ビジネス生態系が競争力の源泉となっているトヨタや他のアジアの製造業

IT ConversationでJohn Seely Brown氏の講演を聞いた。表題のリンク先でMP3ファイルがダウンロードできる。氏はビジネスの生態系(business ecosystem)の分析で知られた人物である。ビジネスの生態系とは複数の企業が相互に結び付いているさま、相乗効果を上げているさまを指す。講演の中でアジアの製造業の生態系の事例を4つ紹介している。

トヨタ

トヨタは納入業者を値段で決めるのではなくて、製造原価で決める。納入業者は製造原価を明かさないが、トヨタの担当者は工場を視察することで非常に正確に製造原価を見積もることができる。
トヨタに直接納入する業者も、更にはその業者に対して納入する業者も、求められる仕様そのままの部品を上流に納入するのではなく、「このように少し仕様を変えればずっと安くなるのだが」といった提案をすることを期待されている。対話のネットワーク(network of conversation)と建設的な摩擦(constructive fliction)がそこにある。下流からの提案を受け入れるために上流が製品やサブアセンブリのデザインや製造方法を変更する。
また、製造過程で問題が生じるとただちに工場全体の操業を停止してコンテキストを固定したうえで問題解決に当たる。工場のすべての従業員に操業停止の権限がある。

中国のオートバイ産業

中国の重慶(Chongqing)のオートバイ産業は最初、国営工場を中心とするトップダウン形式だったが、1997年に転機が訪れた。国営工場に部品を納める業者同士が力を合わせて、新たなオートバイ製造のしくみを作りはじめたのだ。オートバイは4つの主要部品、フレーム、エンジン、サスペンション、風防(fairing)から構成されている。それら各主要部品に対する要求仕様を決め、それに沿って多数の下請け・孫請けの部品業者をまとめ、調整することで、従来よりずっと安く製造することができる。それが可能なのは、既存の製品をまねて製品を作るからである。重慶では喫茶店(tea houses)で下請け業者と孫請け業者が交渉して部品の具体的な仕様を決めている。非常に多くの交渉(swarm of negotiations)がおこなわれている。トヨタの事例で説明したのと同様のことがより非公式におこなわれている。
ホンダも重慶でオートバイ製造をおこなっているが、地元業者がおこなっている集団的革新の手法(swarm innovation technique)にはまったく歯が立たない。たとえばベトナムでのホンダのオートバイのシェアは1997年に90%だったのが、現在は30%に落ちてしまった。重慶のオートバイ製造の生態系は世界中で販売されているオートバイの過半数を生み出している。今は敵なしの状態である。
これはオープンソースと似ている。オープンソースではしばしば基準となるデザインに沿って多数の人(swarm of people)が協力して作業を進める。

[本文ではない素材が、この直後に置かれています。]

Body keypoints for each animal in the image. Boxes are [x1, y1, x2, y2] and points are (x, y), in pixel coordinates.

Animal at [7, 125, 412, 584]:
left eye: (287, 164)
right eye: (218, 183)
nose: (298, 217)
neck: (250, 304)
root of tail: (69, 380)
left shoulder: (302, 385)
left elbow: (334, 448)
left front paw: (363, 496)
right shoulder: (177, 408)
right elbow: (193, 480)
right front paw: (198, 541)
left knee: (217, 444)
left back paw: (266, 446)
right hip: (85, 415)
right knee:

台湾のODM(Original Design Manufacturer)

デルコンピュータ、ヒューレットパッカードコダックなどは台湾のODM会社を利用して製品を製造している。たとえばデジタルかめらの場合、おおまかな仕様や価格をODMに伝える。ODMの背後には先端的な納入業者から構成される巨大なネットワークがあり、そのネットワークが具体的な仕様を決め、製造をおこなう。ソニーのハイエンドのフラットパネルテレビもODMによって製造されている。

Li & Fung

Li & Fungは香港で生まれ100年以上の歴史を持つ商社である。アパレル産業の利益率は2%ほどであるのに対して、Li & Fungの平均ROEは50%ほどである。売り上げは50億ドル、アジアでの従業員1人当たりの売り上げは100万ドルである。何百ものアパレル製造生態系に通じており、顧客の要望に対して、どの業者の糸を、どの業者に織らせ、どの業者に裁断させるかなどを的確に判断して応じる。多数の業者の仲立ちとなるだけではなく、お互いに学ばせることで強化することにも力を注いでいる。

結論

オフショアへの製造の移転は単に安い労働力を求めるものではないことが分かると思う。ビジネスの生態系を活用することなのである。
Li & Fungの事例でも述べたように学習が重要である。世界でトップクラスのコールセンターであるフィリピンのTelecareは、最も低簡単な種類のコールセンター業務から初めて18ヶ月の間に高度な金融商品を扱うまでになった。米国のコールセンターではオペレーターと管理職の割合は50対1だが、アジアの多くのコールセンターでは4対1であり、Telecareの場合は8対1である。その理由は管理職の役割はオペレーターの技能を高めることだからである。インドのバンガロールInfosysのある管理職は業務改善に就業時間の25%を使っているそうだ。
ビジネスの生態系による革新を促すためには、情報システムの活用が欠かせないが、従来のシステムでは十分とは言えない。例外を扱えないからである。トヨタの事例で述べたように、問題発生の際に直ちにコンテキストを止めて対処するような例外的対応が必要である。
現在の経営に求められているのは業務効率向上ではない。それはもはやコモディティである。建設的摩擦を通じて学習や革新をいかに促進するかである。

2005-11-16追記

表題が「John Seely Brownの講演」となっていたのを、内容が分かるように現在のように改めた。